By the time I got home from work last night I was sporting a major headache. The stress has been piling up lately, and I guess it just decided to manifest itself in an annoying way. I didn’t have a good way to take care of it with anything but a couple acetaminophen while my daughter was awake, but once she went to bed it was relaxation time.
By the time she went to sleep it was moving towards a migraine. My head was just crippling, I had sound and light sensitivity, and it was painful enough to start making me feel ill. In the old days I would have piled a few excedrin into the system, but I’m off the aspirin (and derivatives) for a long, long time.
So what was the grand solution? True Blood and an Amberbock. I got the second dvd of season 3 in the mail so I popped it in, turned off the lights, sat in my comfy chair, and sucked down some suds. After the first episode I was feeling improved but not better, but by the end of the second episode I was right as rain.
So, what’s the point of this post? It’s this: Take care of yourself. Everything can wait a day if it really has to. The Liber KKK is still here for me today, even though I didn’t do one damn thing to further myself in it last night. My Tarot cards don’t hate me for not being used for an evening, my unpainted conjuration won’t be any less powerful, and Christians still hate me.

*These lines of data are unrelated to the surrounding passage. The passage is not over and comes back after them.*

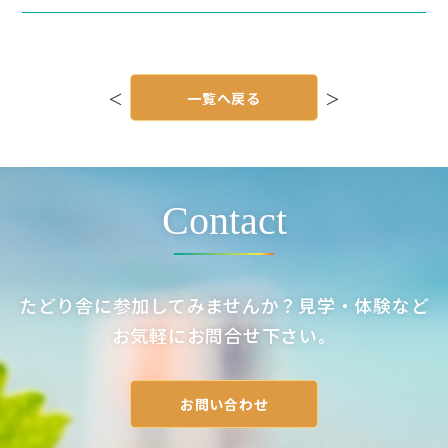
投
稿
＜
一覧へ戻る
＞
ナ
ビ
ゲ
ー
シ
ョ
ン
Contact
たどり舎に参加してみませんか？見学・体験など
お気軽にお問合せ下さい。
お問い合わせ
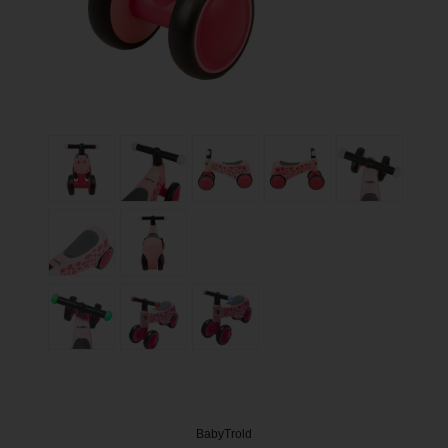
BabyTrold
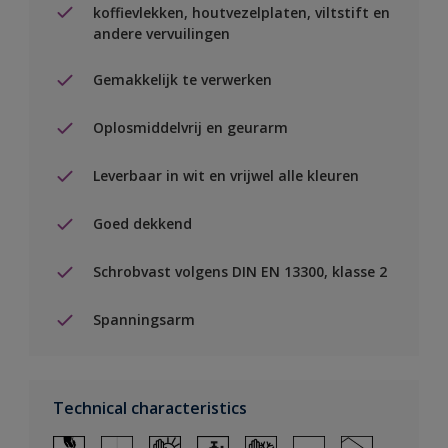
koffievlekken, houtvezelplaten, viltstift en
andere vervuilingen
Gemakkelijk te verwerken
Oplosmiddelvrij en geurarm
Leverbaar in wit en vrijwel alle kleuren
Goed dekkend
Schrobvast volgens DIN EN 13300, klasse 2
Spanningsarm
Technical characteristics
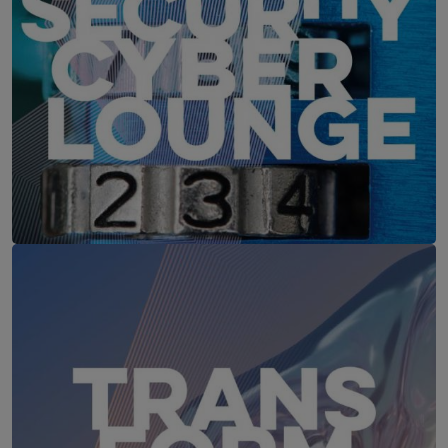
IT-Security Cyber Lounge
18. August 2026
WEBINAR: Sicher ohne Passwort –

As simple as the advice may sound, it’s only really recently that I have come to put any of it into practice. It’s one of the reasons my illumination lamp lives in my smoking lounge. It’s there to remind me when I need a break to evaluate how big the break needs to be. It does it’s just very well. I was having a smoke last night, head pounding, and was looking at my little creation and I decided that I would kill the entire evening, without guilt, and just piss it away on relaxation.
Do the same. We all need a break sometimes.